Imagen de Marta Hortelano, que no es valenciana ni suele almorzar, pero es periodista, sabe contar historias y es comedora titulada de bocadillos, así que sin ningún complejo de impostora ha escrito "Esmorzaret",. EFE
En la Comunitat Valenciana no se “come un bocadillo” sin más. Se esmorza. Y ese matiz, que puede parecer pequeño, es en realidad toda una forma de entender la gastronomía, la calle y la vida cotidiana. Así lo defiende la periodista conquense afincada en València Hortelano, autora de Esmorzaret (Debate), un libro que convierte el almuerzo en una auténtica guía cultural y culinaria.
“Si no te han puesto tu platito de gasto, con aceitunas, cacahuetes y altramuces, y luego tu bocata y tu café, no es un almuerzo”, explica la autora, que reivindica esa liturgia propia del esmorzar valenciano que no existe, asegura, en otros puntos de España.
El “gasto”, pieza clave del ritual
El libro arranca precisamente con uno de los elementos más característicos de esta tradición: el gasto, ese pequeño aperitivo previo que acompaña la bebida y que marca el inicio del almuerzo.
Hortelano, que se define como una “doble agente” por su mirada externa tras dos décadas en València, observa cómo esta costumbre no solo se mantiene, sino que además gana popularidad. “La gente prefiere quedar a almorzar o tomar el aperitivo porque es más económico y social”, señala.
Bocadillos con nombre propio (y con historia)
Esmorzaret no es solo un libro de recetas: también es un recorrido por la historia del bocadillo valenciano. En sus páginas aparecen propuestas emblemáticas como el “Superbombón” de La Pérgola, el clásico almussafes, la brascada o los figatells, junto a una selección de hasta 45 recetas.
La autora también critica la tendencia de algunos locales a “hamburgueserizar” el bocadillo con salsas o ingredientes alejados de su origen humilde. “Un bocadillo es un salvavidas”, defiende.

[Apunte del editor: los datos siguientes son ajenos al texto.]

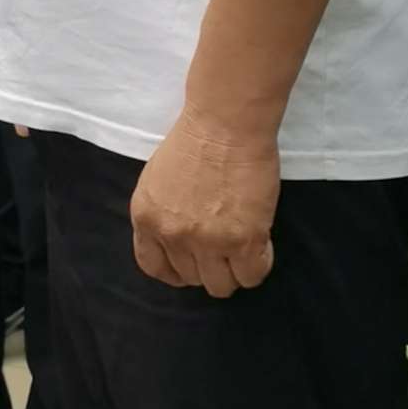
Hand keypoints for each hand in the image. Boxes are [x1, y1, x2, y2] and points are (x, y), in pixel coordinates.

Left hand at [131, 110, 279, 296]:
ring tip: (243, 248)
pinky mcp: (243, 240)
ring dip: (233, 270)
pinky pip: (252, 276)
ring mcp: (208, 241)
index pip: (154, 267)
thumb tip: (178, 242)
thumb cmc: (195, 140)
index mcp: (146, 219)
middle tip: (223, 247)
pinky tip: (260, 243)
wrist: (226, 123)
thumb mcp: (157, 180)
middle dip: (207, 266)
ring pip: (222, 285)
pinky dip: (258, 264)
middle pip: (192, 278)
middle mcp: (172, 235)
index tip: (191, 263)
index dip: (175, 270)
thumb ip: (162, 214)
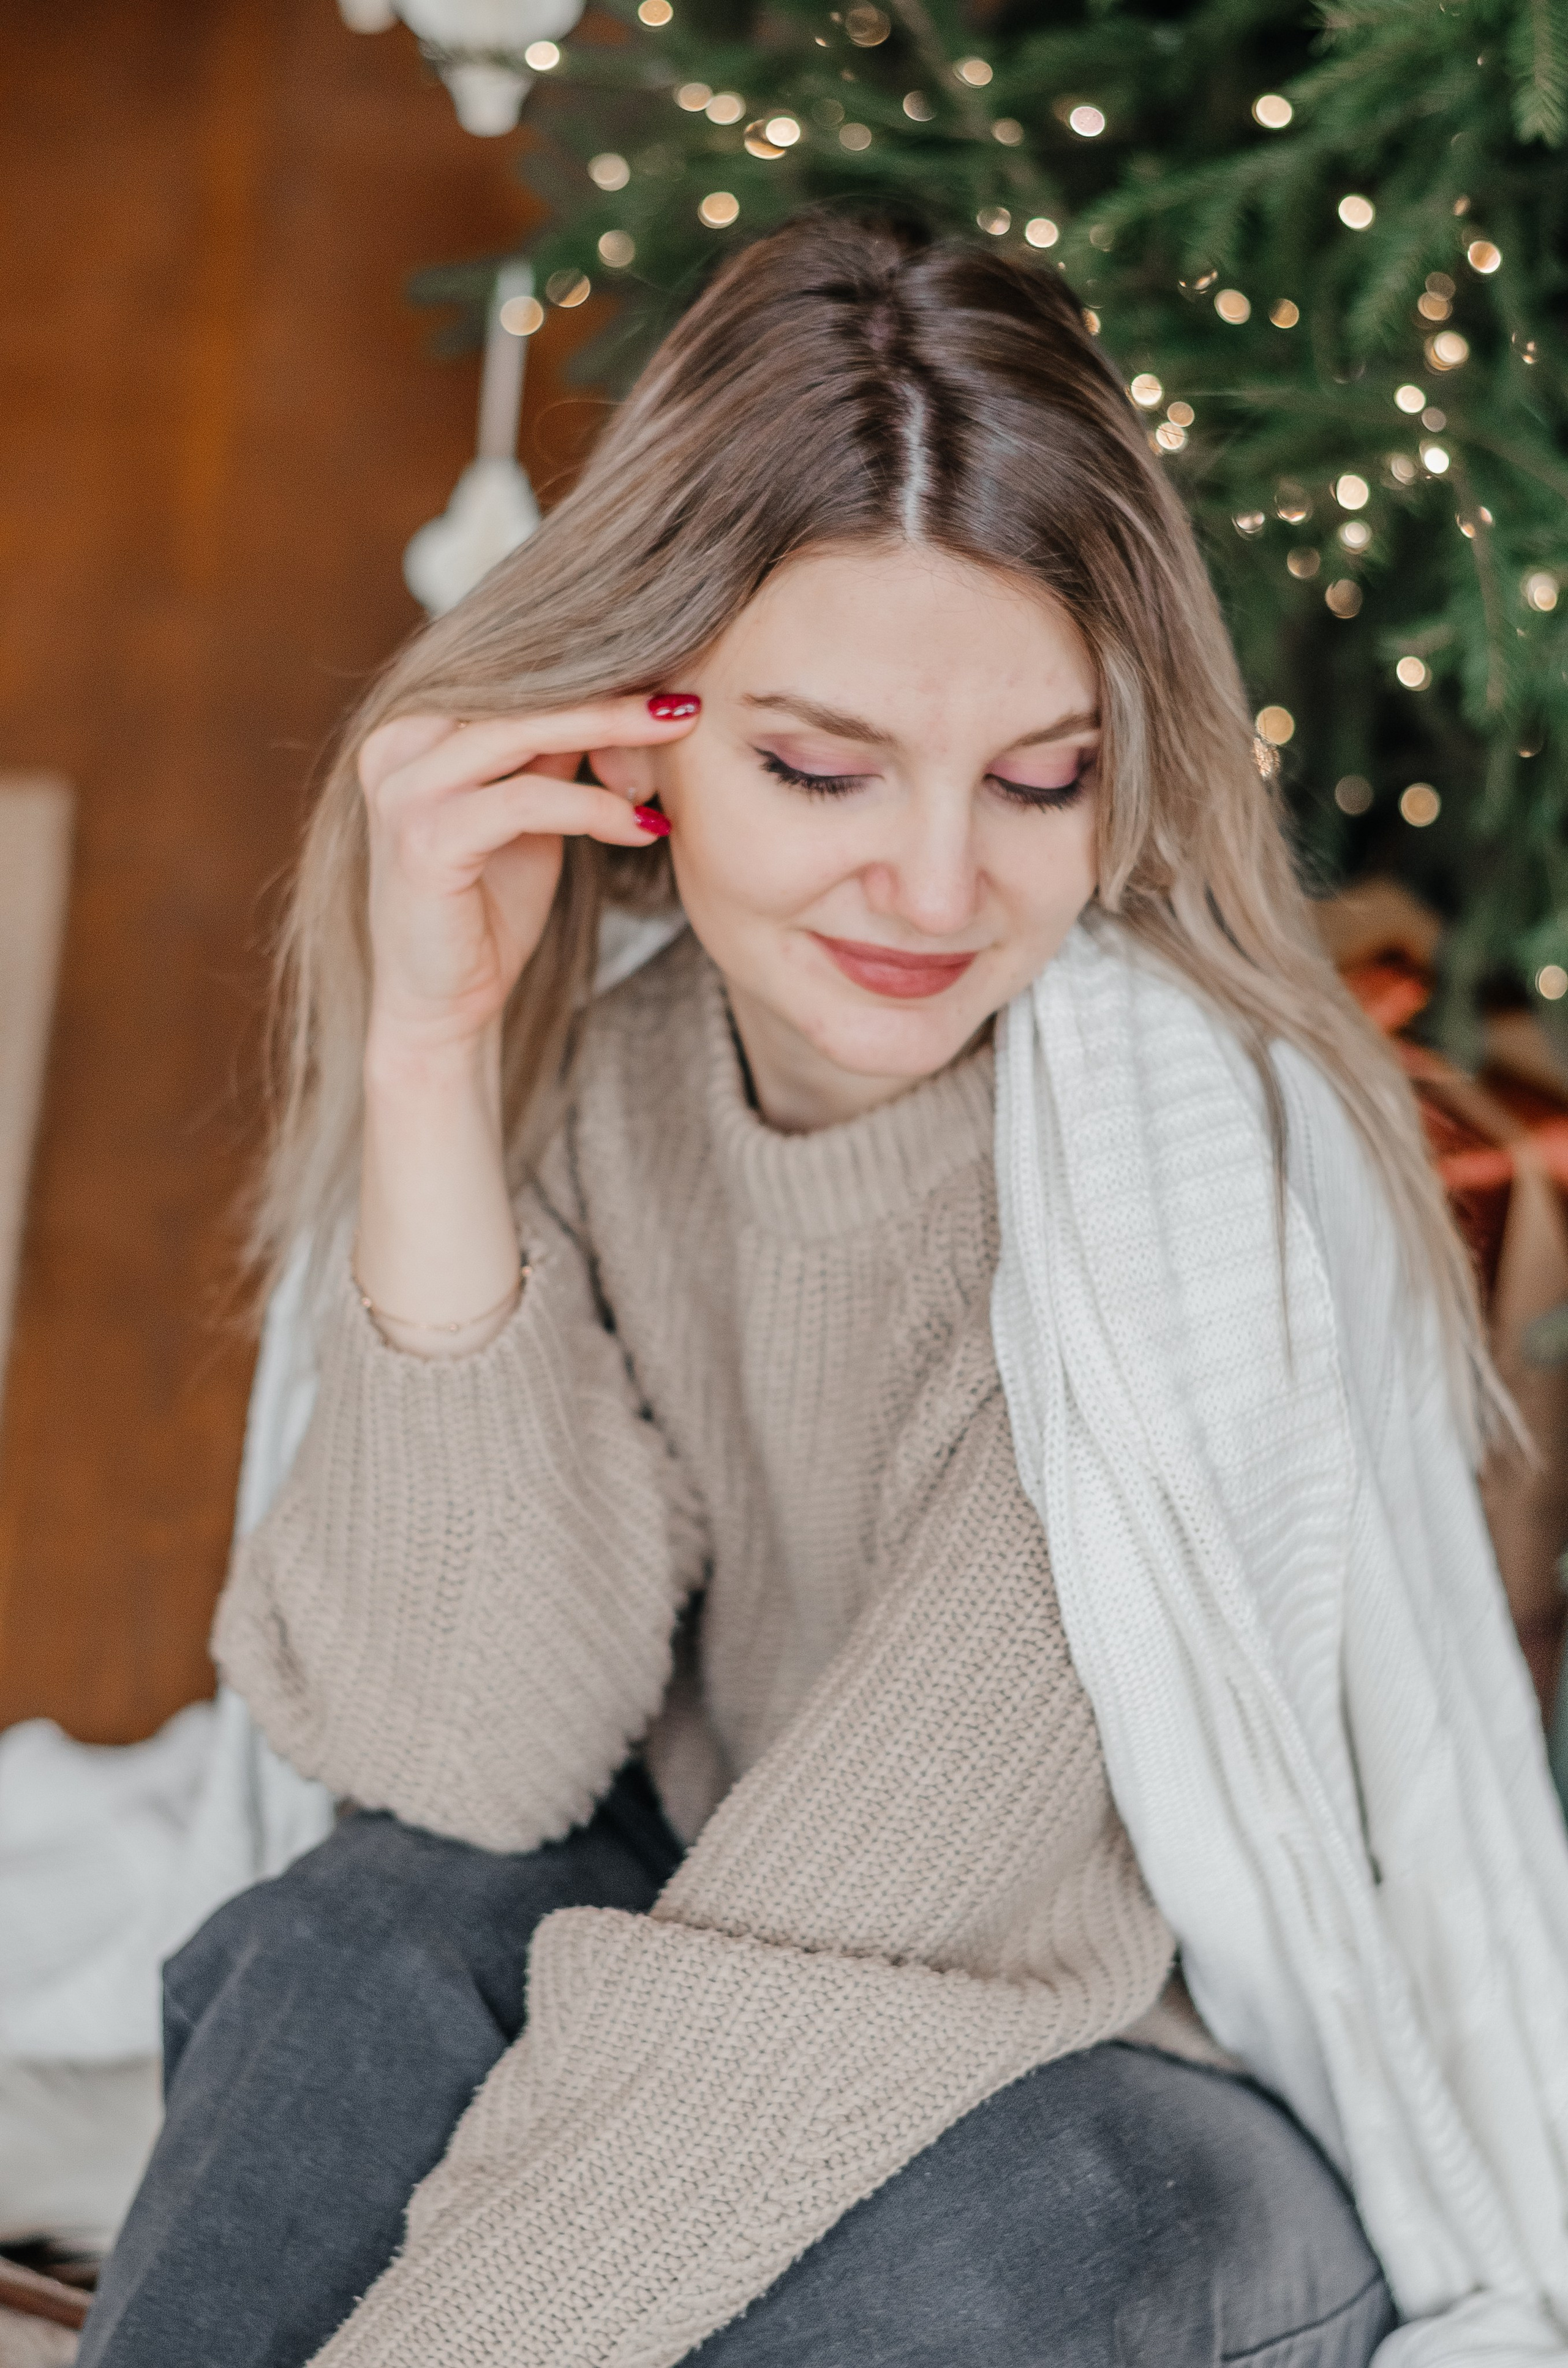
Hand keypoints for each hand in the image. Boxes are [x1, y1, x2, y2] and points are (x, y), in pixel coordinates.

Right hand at [358, 696, 696, 1068]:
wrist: (440, 1003)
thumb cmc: (485, 909)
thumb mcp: (525, 815)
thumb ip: (549, 754)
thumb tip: (616, 697)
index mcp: (413, 731)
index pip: (512, 683)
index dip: (591, 680)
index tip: (663, 683)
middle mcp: (397, 748)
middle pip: (518, 696)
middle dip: (609, 695)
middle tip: (684, 699)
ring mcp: (404, 792)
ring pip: (522, 735)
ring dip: (611, 734)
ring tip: (678, 739)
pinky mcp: (425, 840)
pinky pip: (527, 801)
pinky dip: (593, 808)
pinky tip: (643, 828)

Tradición que también se adapta
El ensayo, que mezcla periodismo y gastronomía, incorpora además propuestas adaptadas a nuevos hábitos alimentarios, con opciones para personas veganas o celíacas, demostrando que el esmorzar evoluciona sin perder su esencia.
También dedica espacio a elementos esenciales como el pan, con especial atención a la pataqueta, los encurtidos, el alioli o incluso el clásico cremaet de después del almuerzo.
Mucho más que comida: cultura cotidiana
Más allá de las recetas, el libro reivindica el esmorzar como un fenómeno social: un momento de encuentro, pausa y conversación. “Hay tantos bocadillos como personas en el mundo”, resume la autora, que ha probado gran parte de las propuestas incluidas en la obra.
Con esta publicación, Esmorzaret aspira a algo más que a ser un recetario: quiere convertirse en un archivo vivo del almuerzo valenciano, una tradición que, lejos de desaparecer, sigue reinventándose cada día en bares y tascas de toda la Comunitat.